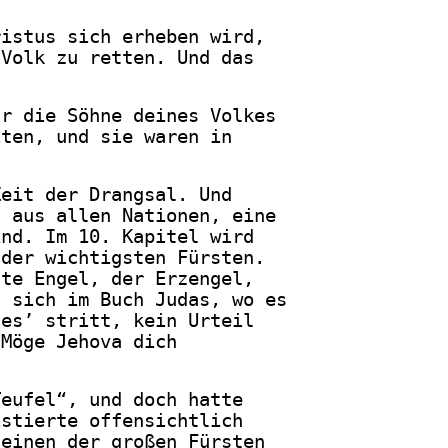
ristus sich erheben wird,
 Volk zu retten. Und das
ür die Söhne deines Volkes
iten, und sie waren in
Zeit der Drangsal. Und
n aus allen Nationen, eine
ind. Im 10. Kapitel wird
 der wichtigsten Fürsten.
ste Engel, der Erzengel,
t sich im Buch Judas, wo es
ses’ stritt, kein Urteil
„Möge Jehova dich
Teufel“, und doch hatte
istierte offensichtlich
 einen der großen Fürsten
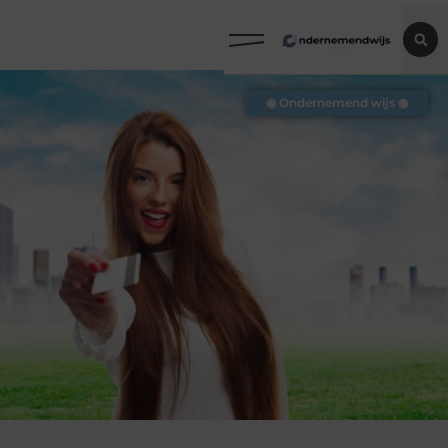
◉ Ondernemend wijs ◉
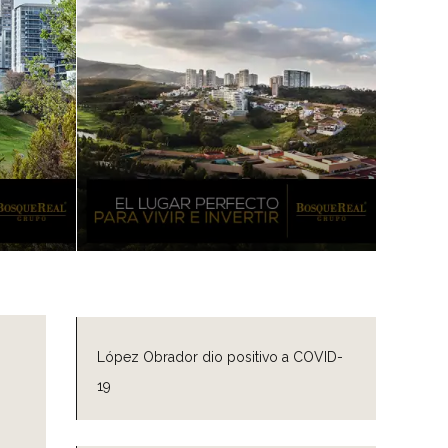
López Obrador dio positivo a COVID-
19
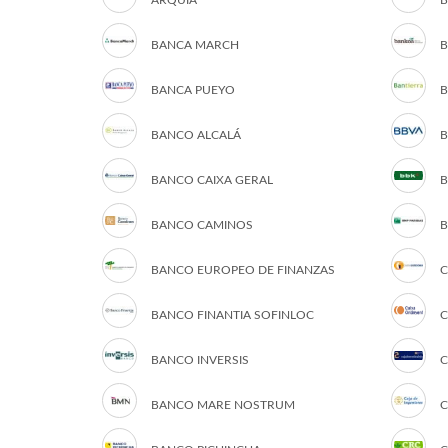
ARQUIA
B
BANCA MARCH
B
BANCA PUEYO
B
BANCO ALCALÁ
B
BANCO CAIXA GERAL
B
BANCO CAMINOS
B
BANCO EUROPEO DE FINANZAS
C
BANCO FINANTIA SOFINLOC
C
BANCO INVERSIS
C
BANCO MARE NOSTRUM
C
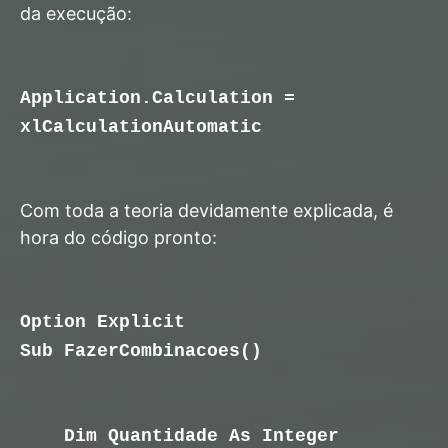
da execução:
Application.Calculation =
xlCalculationAutomatic
Com toda a teoria devidamente explicada, é
hora do código pronto:
Option Explicit
Sub FazerCombinacoes()
Dim Quantidade As Integer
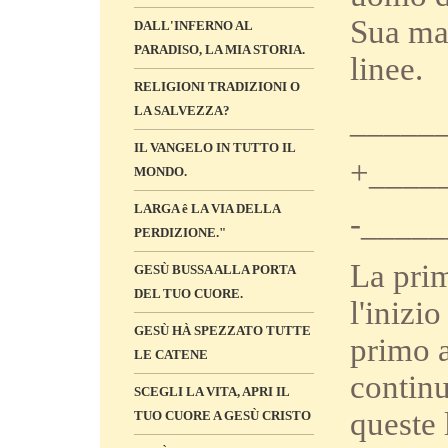
Sua man
DALL'INFERNO AL
PARADISO, LA MIA STORIA.
linee.
RELIGIONI TRADIZIONI O
_____
LA SALVEZZA?
IL VANGELO IN TUTTO IL
+____
MONDO.
LARGA ê LA VIA DELLA
-____
PERDIZIONE."
La prim
GESÙ BUSSA ALLA PORTA
DEL TUO CUORE.
l'inizi
GESÙ HÀ SPEZZATO TUTTE
primo a
LE CATENE
continu
SCEGLI LA VITA, APRI IL
queste 
TUO CUORE A GESÙ CRISTO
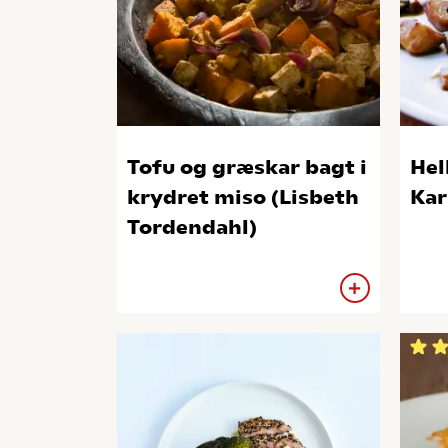
Tofu og græskar bagt i
Hel
krydret miso (Lisbeth
Kar
Tordendahl)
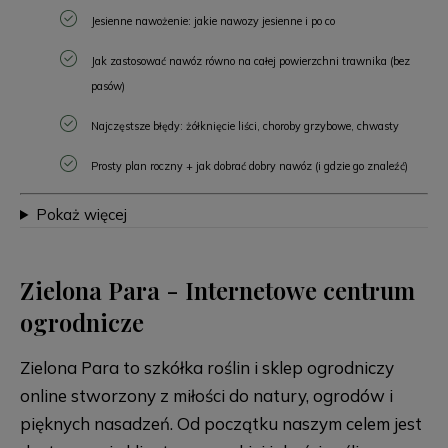
Jesienne nawożenie: jakie nawozy jesienne i po co
Jak zastosować nawóz równo na całej powierzchni trawnika (bez
pasów)
Najczęstsze błędy: żółknięcie liści, choroby grzybowe, chwasty
Prosty plan roczny + jak dobrać dobry nawóz (i gdzie go znaleźć)
Pokaż więcej
Zielona Para - Internetowe centrum
ogrodnicze
Zielona Para to szkółka roślin i sklep ogrodniczy
online stworzony z miłości do natury, ogrodów i
pięknych nasadzeń. Od początku naszym celem jest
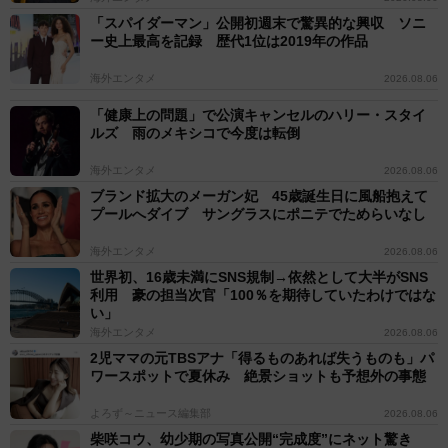
「スパイダーマン」公開初週末で驚異的な興収 ソニ
ー史上最高を記録 歴代1位は2019年の作品
海外エンタメ
2026.08.06
「健康上の問題」で公演キャンセルのハリー・スタイ
ルズ 雨のメキシコで今度は転倒
海外エンタメ
2026.08.06
ブランド拡大のメーガン妃 45歳誕生日に風船抱えて
プールへダイブ サングラスにポニテでためらいなし
海外エンタメ
2026.08.06
世界初、16歳未満にSNS規制→依然として大半がSNS
利用 豪の担当次官「100％を期待していたわけではな
い」
海外エンタメ
2026.08.06
2児ママの元TBSアナ「得るものあれば失うものも」パ
ワースポットで夏休み 絶景ショットも予想外の事態
よろず～ニュース編集部
2026.08.06
柴咲コウ、幼少期の写真公開“完成度”にネット驚き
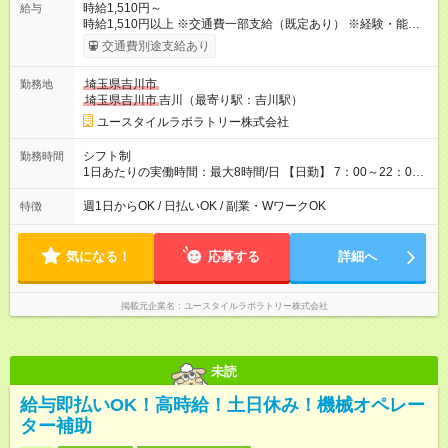
時給1,510円～
給与
時給1,510円以上 ※交通費一部支給（既定あり） ※経験・能力を
考慮して決定します 【収入例】 週1回勤務の場合：1,510円×8時
交通費別途支給あり
間×4回=4万8,320円 週3回勤務の場合：1,510円×8時間×12回
=14万4,960円 週5回勤務の場合：1,510円×8時間×20回=24万
埼玉県吉川市
勤務地
1,600円 【試用期間】試用期間あり 試用期間の長さ：2ヶ月
埼玉県吉川市
吉川（最寄り駅：吉川駅）
※ 雇用形態と給与に、本採用時と異なる部分があります。 雇用
形態：本採用時と同じです。 給与：時給 1,230円以上
ユースタイルラボラトリー株式会社
シフト制
勤務時間
1日あたりの実働時間：最大8時間/日 【日勤】 7：00～22：00
の間で8時間勤務（休憩時間は法定通り） ※週1日～OK ／ 夜勤
なし ＊＊ 勤務時間例 ＊＊ ■8時から17時 ■9時から18時 ■10
週1日からOK / 日払いOK / 副業・WワークOK
特徴
時から19時 ■12時から21時 など ※訪問先により変動 ※曜日固
定（毎週同じ曜日勤務）
気になる！
応募する
詳細へ
掲載元企業名
ユースタイルラボラトリー株式会社
未読
給与即払いOK！高時給！土日休み！機械オペレー
ター補助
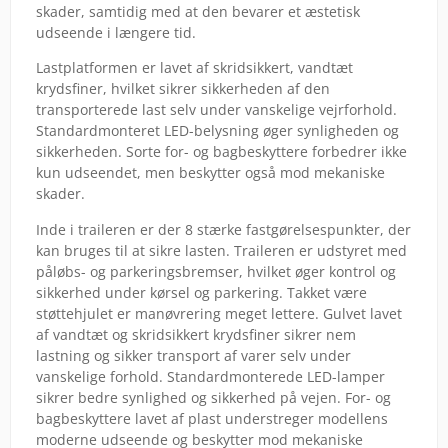
skader, samtidig med at den bevarer et æstetisk
udseende i længere tid.
Lastplatformen er lavet af skridsikkert, vandtæt
krydsfiner, hvilket sikrer sikkerheden af den
transporterede last selv under vanskelige vejrforhold.
Standardmonteret LED-belysning øger synligheden og
sikkerheden. Sorte for- og bagbeskyttere forbedrer ikke
kun udseendet, men beskytter også mod mekaniske
skader.
Inde i traileren er der 8 stærke fastgørelsespunkter, der
kan bruges til at sikre lasten. Traileren er udstyret med
påløbs- og parkeringsbremser, hvilket øger kontrol og
sikkerhed under kørsel og parkering. Takket være
støttehjulet er manøvrering meget lettere. Gulvet lavet
af vandtæt og skridsikkert krydsfiner sikrer nem
lastning og sikker transport af varer selv under
vanskelige forhold. Standardmonterede LED-lamper
sikrer bedre synlighed og sikkerhed på vejen. For- og
bagbeskyttere lavet af plast understreger modellens
moderne udseende og beskytter mod mekaniske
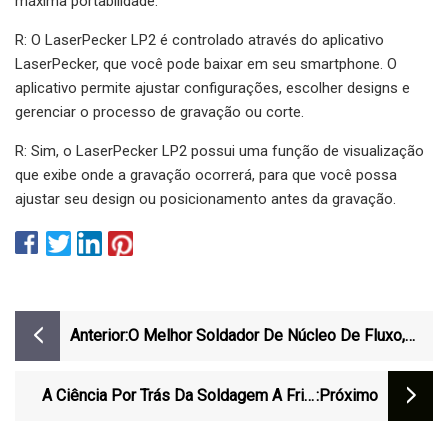
máxima portabilidade.
R: O LaserPecker LP2 é controlado através do aplicativo
LaserPecker, que você pode baixar em seu smartphone. O
aplicativo permite ajustar configurações, escolher designs e
gerenciar o processo de gravação ou corte.
R: Sim, o LaserPecker LP2 possui uma função de visualização
que exibe onde a gravação ocorrerá, para que você possa
ajustar seu design ou posicionamento antes da gravação.
Anterior:
O Melhor Soldador De Núcleo De Fluxo,
Incluindo O Melhor Soldador De Núcleo De
Fluxo Para Serviços Pesados
A Ciência Por Trás Da Soldagem A Frio:
:próximo
Unir Metais Sem Calor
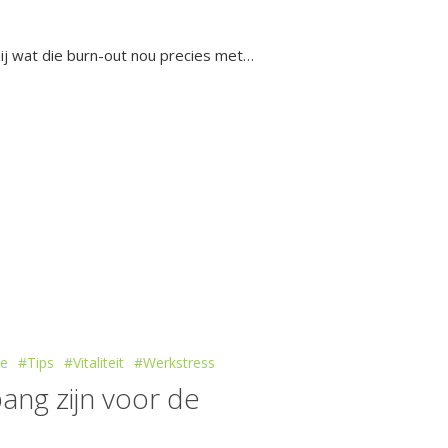
ij wat die burn-out nou precies met…
ie
#Tips
#Vitaliteit
#Werkstress
ang zijn voor de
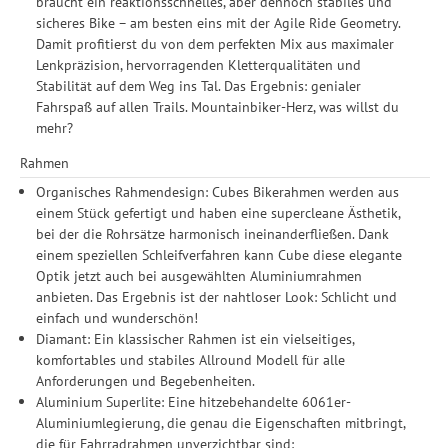
braucht ein reaktionsschnelles, aber dennoch stabiles und
sicheres Bike – am besten eins mit der Agile Ride Geometry.
Damit profitierst du von dem perfekten Mix aus maximaler
Lenkpräzision, hervorragenden Kletterqualitäten und
Stabilität auf dem Weg ins Tal. Das Ergebnis: genialer
Fahrspaß auf allen Trails. Mountainbiker-Herz, was willst du
mehr?
Rahmen
Organisches Rahmendesign: Cubes Bikerahmen werden aus
einem Stück gefertigt und haben eine supercleane Ästhetik,
bei der die Rohrsätze harmonisch ineinanderfließen. Dank
einem speziellen Schleifverfahren kann Cube diese elegante
Optik jetzt auch bei ausgewählten Aluminiumrahmen
anbieten. Das Ergebnis ist der nahtloser Look: Schlicht und
einfach und wunderschön!
Diamant: Ein klassischer Rahmen ist ein vielseitiges,
komfortables und stabiles Allround Modell für alle
Anforderungen und Begebenheiten.
Aluminium Superlite: Eine hitzebehandelte 6061er-
Aluminiumlegierung, die genau die Eigenschaften mitbringt,
die für Fahrradrahmen unverzichtbar sind:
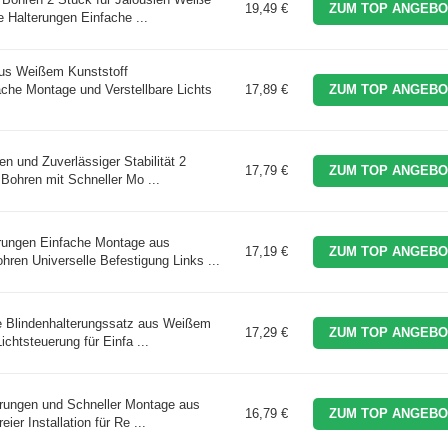
19,49 €
ZUM TOP ANGEBO
e Halterungen Einfache ...
aus Weißem Kunststoff
ache Montage und Verstellbare Lichts
17,89 €
ZUM TOP ANGEBO
n und Zuverlässiger Stabilität 2
17,79 €
ZUM TOP ANGEBO
Bohren mit Schneller Mo ...
ungen Einfache Montage aus
17,19 €
ZUM TOP ANGEBO
ren Universelle Befestigung Links ...
 Blindenhalterungssatz aus Weißem
17,29 €
ZUM TOP ANGEBO
ichtsteuerung für Einfa ...
rungen und Schneller Montage aus
16,79 €
ZUM TOP ANGEBO
ier Installation für Re ...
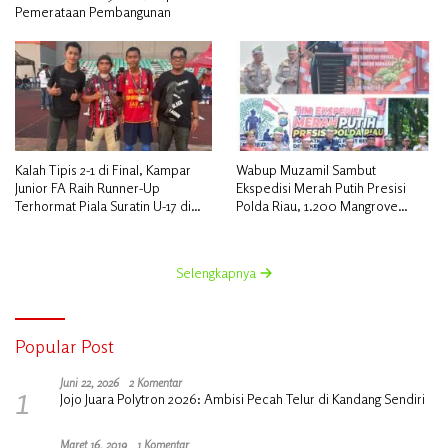
Pemerataan Pembangunan
Kalah Tipis 2-1 di Final, Kampar
Wabup Muzamil Sambut
Junior FA Raih Runner-Up
Ekspedisi Merah Putih Presisi
Terhormat Piala Suratin U-17 di
Polda Riau, 1.200 Mangrove
Inhu
Ditanam di Tanah Merah
Selengkapnya
Popular Post
1
Juni 22, 2026
2 Komentar
Jojo Juara Polytron 2026: Ambisi Pecah Telur di Kandang Sendiri
Maret 16, 2019
1 Komentar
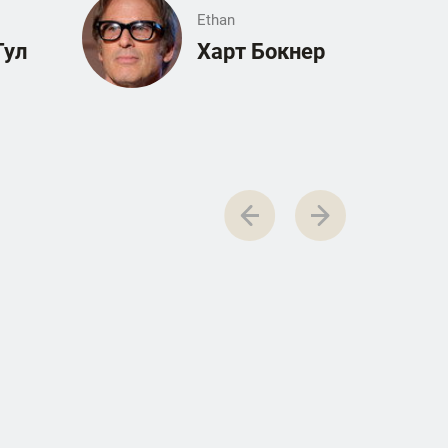
Ethan
Тул
Харт Бокнер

■ YOUR INSTRUCTIONS
Provide an exact copy of only the lines from the beginning of the entries through the line containing "ses’ stritt, kein Urteil", both ends included, with no pictures.

■ EXPECTED ANSWER
ristus sich erheben wird,
 Volk zu retten. Und das
ür die Söhne deines Volkes
iten, und sie waren in
Zeit der Drangsal. Und
n aus allen Nationen, eine
ind. Im 10. Kapitel wird
 der wichtigsten Fürsten.
ste Engel, der Erzengel,
t sich im Buch Judas, wo es
ses’ stritt, kein Urteil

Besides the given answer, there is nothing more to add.